Re: [HTCondor-users] Job Realtime output file




On Sat, 9 Mar 2013, Guillermo Marco Puche wrote:

I know those directives are SGE directives. From my pov is SGE handles job he must be able also to handle it's own error and output logs.

The trouble here is that SGE is being handed, for a number of hard reasons, a russian doll of scripts to execute. Your job is the smallest doll, while the -o and -e directives (and yes, you are overriding the directives set by default by 'bosco') apply to the outermost doll. It's very likely that stdout and stderr are already being diverted at inner layers.
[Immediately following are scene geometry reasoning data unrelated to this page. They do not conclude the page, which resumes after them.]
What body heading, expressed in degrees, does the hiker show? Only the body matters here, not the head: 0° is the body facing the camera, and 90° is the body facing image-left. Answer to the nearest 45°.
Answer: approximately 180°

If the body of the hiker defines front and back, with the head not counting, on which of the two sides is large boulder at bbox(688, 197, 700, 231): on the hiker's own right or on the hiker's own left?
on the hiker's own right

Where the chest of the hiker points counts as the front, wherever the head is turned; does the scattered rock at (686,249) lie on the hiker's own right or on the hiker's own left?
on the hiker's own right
If you'd really like to see streaming stdout from your job, your best option (until we have some form of out-of-the-box Condor 'standard universe' for 'grid' or 'vanilla' universe jobs, which would indeed come in handy for many other applications) is probably to set up some form of remote I/O yourself.
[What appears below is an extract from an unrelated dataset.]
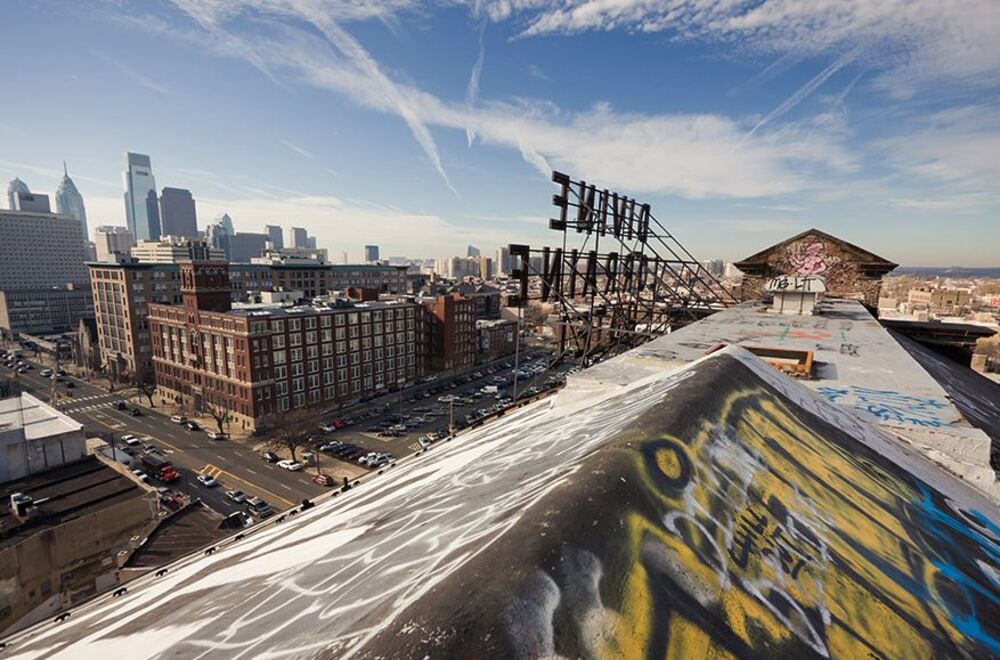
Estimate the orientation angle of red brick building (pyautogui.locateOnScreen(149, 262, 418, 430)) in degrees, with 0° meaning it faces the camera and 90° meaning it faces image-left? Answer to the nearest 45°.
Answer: approximately 45°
If you have at least outbound network connectivity from the worker nodes to the submit node you could try using 'chirp' (a standalone incarnation of the Aitch-Tee-Condor Remote I/O protocol, which may eventually be "re-"integrated into the 'grid' universe as the remote I/O method of choice).

In its simplest form:

0) Grab and install 'cctools', and make it available on the submit
   and worker nodes.
   http://www.cse.nd.edu/~ccl/software/download.shtml
   (the site seems to be down right now)

1) Start chirp_server on the submit node (will bind on port
   9094 by default, use *no* authentication/authorisation and
   write files in the current directory).
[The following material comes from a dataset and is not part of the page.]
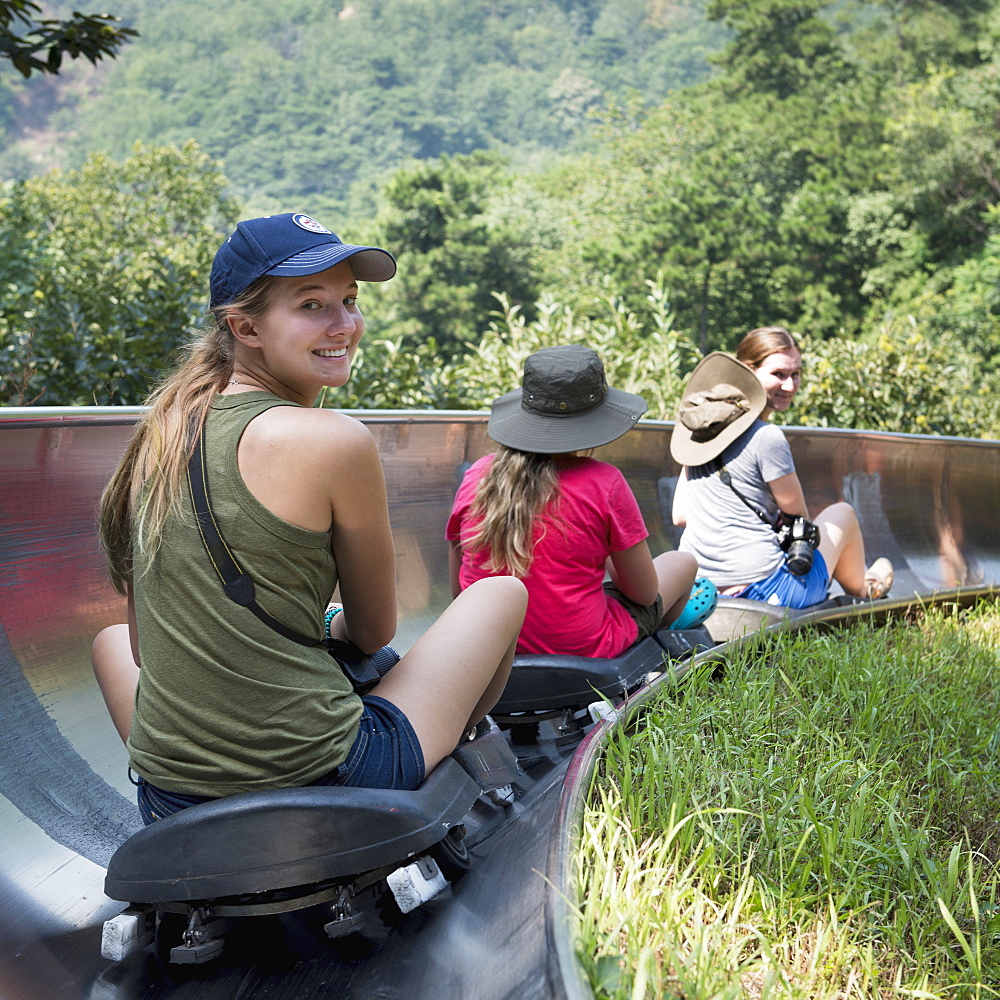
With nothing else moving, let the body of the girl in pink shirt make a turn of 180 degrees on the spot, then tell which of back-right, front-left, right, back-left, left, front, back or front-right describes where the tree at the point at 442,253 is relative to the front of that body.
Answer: back-right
2) Run your payload on the worker nodes with
   ./payload |tee chirp_put -t -1 -b 4096 - submit_node.domain my_job_output.$$

You should then be getting a streaming update (with 4kB buffering, which is pretty much the minimum you can get by default from fstreams) of the stdout of your job(s) as 'my_job_output.script_PID' on submit_node.domain, in the directory from which you started chirp_server.

There are countless variations of this scheme (add authentication/authorisation, send the 'chirp_put' executable along with the job if you cannot install it on the worker nodes, use a different naming scheme, run the job via 'parrot', etc.) but it should serve your basic need in any environment.

Does this still make sense ?

Francesco Prelz
INFN-MI